In an address to Bloomberg yesterday (11 October), Reserve Bank of Australia (RBA) assistant governor (financial markets) Christopher Kent revealed that required household mortgage repayments (interest plus scheduled principal repayments) have increased “around 7 per cent” of household disposable income to almost 10 per cent since May 2022.
According to Mr Kent, these figures sit above estimates of the peak reached in 2008 when the cash rate sat at 7.25 per cent, with required payments for households with a large mortgage eating into a higher share of their income.
“Required payments will continue to rise a little further in the period ahead as fixed-rate loans taken out during the pandemic reach the end of their fixed-rate period,” Mr Kent said.
“The share of such loans has already fallen substantially, from close to 40 per cent in early 2022 to about 20 per cent today.”
Additionally, borrowers have begun cutting back on spending to meet these higher mortgage repayments, while feeling the crunch from “rapidly rising living costs”, leading to slower growth in demand for goods and services, according to Mr Kent.
However, Mr Kent noted that households that have savings are now earning more and could spend more as a result, acting as a counterbalance to households that are spending less, to an extent.
“However, the stock of household debt in Australia is larger than the stock of household savings,” Mr Kent said.
“Since rates have been rising, the contribution of interest received by those with savings to the growth of disposable income has been noticeably smaller than the extra interest payments made by those with debt.
“Moreover, people with savings typically spend less of each extra dollar they earn than those with debt, so any additional spending associated with extra interest received is not enough to offset the reduction in spending associated with extra interest paid.”
He added that the RBA’s estimates suggest that household spending has reduced “by around 0.4–0.8 per cent per year through the cash flow channel” as a result of the 400-bp increase to the cash rate since May last year.

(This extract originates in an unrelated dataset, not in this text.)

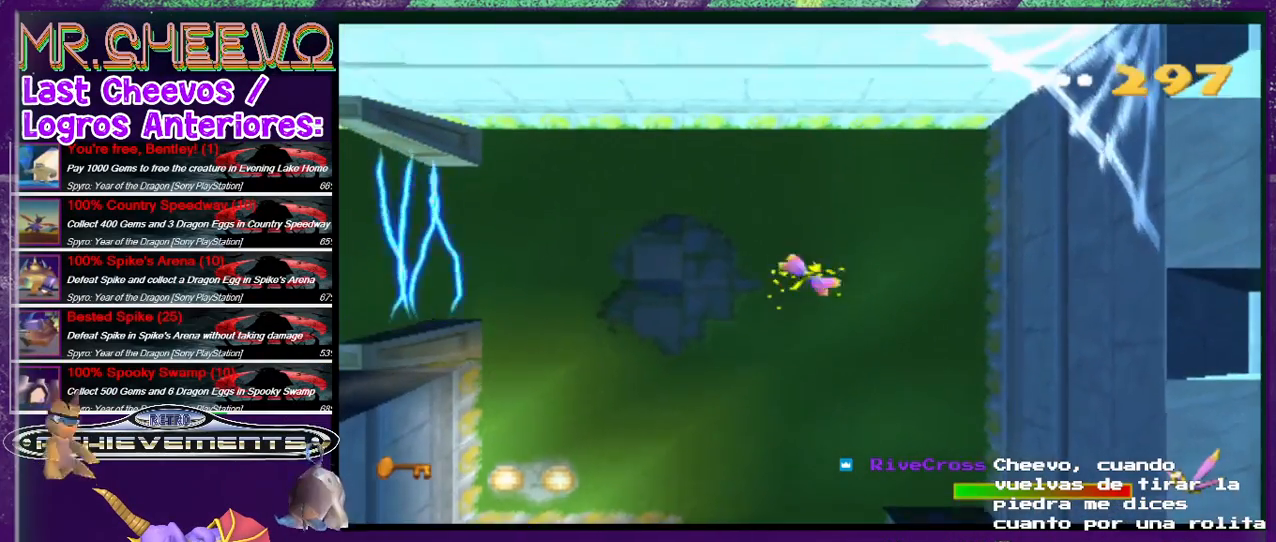
{"buttons": ["DPAD_LEFT"], "events": [[100, "DPAD_RIGHT", "up"], [133, "DPAD_UP", "up"], [433, "DPAD_LEFT", "down"]]}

The RBA previously projected that scheduled mortgage repayments will “increase to a historical high” of approximately 9.8 per cent of disposable household income by the end of 2023 in the Statement on Monetary Policy (August 2023).
The central bank added that this will hit a “new record” of 10.1 per cent by the end of 2024, based on the cash rate rises to date.
Banks passing on rates
Australian banks have passed on “about 75 per cent” of the increases to deposits, in line with past phases of rising interest rates, according to the assistant governor.
He further noted that the extent of the pass-through to deposits has been “relatively high” when compared to other economies such as New Zealand (around 50 per cent) and the United States (around 35 per cent).
“Among other things, this difference may reflect Australian banks’ focus on variable-rate borrowing and lending,” Mr Kent said.